# [Exercise input]
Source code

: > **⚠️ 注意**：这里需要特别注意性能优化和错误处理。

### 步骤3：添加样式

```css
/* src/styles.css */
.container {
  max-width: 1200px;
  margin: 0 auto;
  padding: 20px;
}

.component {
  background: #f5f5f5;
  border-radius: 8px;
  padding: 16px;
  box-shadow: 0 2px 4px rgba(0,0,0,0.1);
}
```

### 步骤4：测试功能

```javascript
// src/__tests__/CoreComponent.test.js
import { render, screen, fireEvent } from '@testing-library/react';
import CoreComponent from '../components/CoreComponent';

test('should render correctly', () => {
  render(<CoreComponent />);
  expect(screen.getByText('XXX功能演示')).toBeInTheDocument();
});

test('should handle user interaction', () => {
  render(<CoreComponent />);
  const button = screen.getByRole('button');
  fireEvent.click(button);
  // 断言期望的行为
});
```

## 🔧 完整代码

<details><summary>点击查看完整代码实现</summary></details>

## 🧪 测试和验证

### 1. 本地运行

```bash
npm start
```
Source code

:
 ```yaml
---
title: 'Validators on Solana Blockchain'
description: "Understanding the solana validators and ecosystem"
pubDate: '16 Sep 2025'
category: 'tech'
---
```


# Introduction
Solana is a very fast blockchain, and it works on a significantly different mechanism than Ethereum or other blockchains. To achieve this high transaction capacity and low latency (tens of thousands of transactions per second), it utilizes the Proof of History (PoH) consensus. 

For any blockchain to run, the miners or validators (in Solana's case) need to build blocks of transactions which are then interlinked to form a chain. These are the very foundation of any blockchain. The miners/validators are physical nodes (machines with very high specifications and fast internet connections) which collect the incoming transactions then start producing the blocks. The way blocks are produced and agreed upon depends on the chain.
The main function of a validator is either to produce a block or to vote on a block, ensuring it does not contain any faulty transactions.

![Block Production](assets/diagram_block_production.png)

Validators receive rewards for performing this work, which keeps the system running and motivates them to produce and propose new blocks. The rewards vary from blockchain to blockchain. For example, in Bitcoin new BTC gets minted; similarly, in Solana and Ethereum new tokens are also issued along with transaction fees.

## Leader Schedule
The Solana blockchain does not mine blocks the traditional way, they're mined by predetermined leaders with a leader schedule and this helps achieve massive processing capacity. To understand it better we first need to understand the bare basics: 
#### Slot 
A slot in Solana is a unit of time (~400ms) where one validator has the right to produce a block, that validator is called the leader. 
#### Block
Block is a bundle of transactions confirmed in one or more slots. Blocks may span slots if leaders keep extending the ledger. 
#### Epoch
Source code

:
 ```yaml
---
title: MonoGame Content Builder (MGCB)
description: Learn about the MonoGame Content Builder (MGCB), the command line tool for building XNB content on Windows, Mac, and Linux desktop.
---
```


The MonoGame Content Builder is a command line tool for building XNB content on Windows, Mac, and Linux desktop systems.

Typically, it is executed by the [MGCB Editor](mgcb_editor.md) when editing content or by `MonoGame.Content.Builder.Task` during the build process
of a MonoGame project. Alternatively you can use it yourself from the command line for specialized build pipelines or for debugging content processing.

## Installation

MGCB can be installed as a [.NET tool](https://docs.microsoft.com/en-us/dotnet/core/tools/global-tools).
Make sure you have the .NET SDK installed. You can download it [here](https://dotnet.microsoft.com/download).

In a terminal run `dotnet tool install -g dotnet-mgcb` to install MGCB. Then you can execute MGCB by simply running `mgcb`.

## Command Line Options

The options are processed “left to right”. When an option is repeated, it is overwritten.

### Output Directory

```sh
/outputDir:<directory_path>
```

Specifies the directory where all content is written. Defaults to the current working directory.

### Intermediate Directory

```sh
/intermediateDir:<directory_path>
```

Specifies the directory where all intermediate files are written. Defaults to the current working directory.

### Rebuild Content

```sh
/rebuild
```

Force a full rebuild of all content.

# [About this exercise]
Above are the entries; copy every line among them that contains the word "title".

# [Solution to this task]
title: 'Validators on Solana Blockchain'
title: MonoGame Content Builder (MGCB)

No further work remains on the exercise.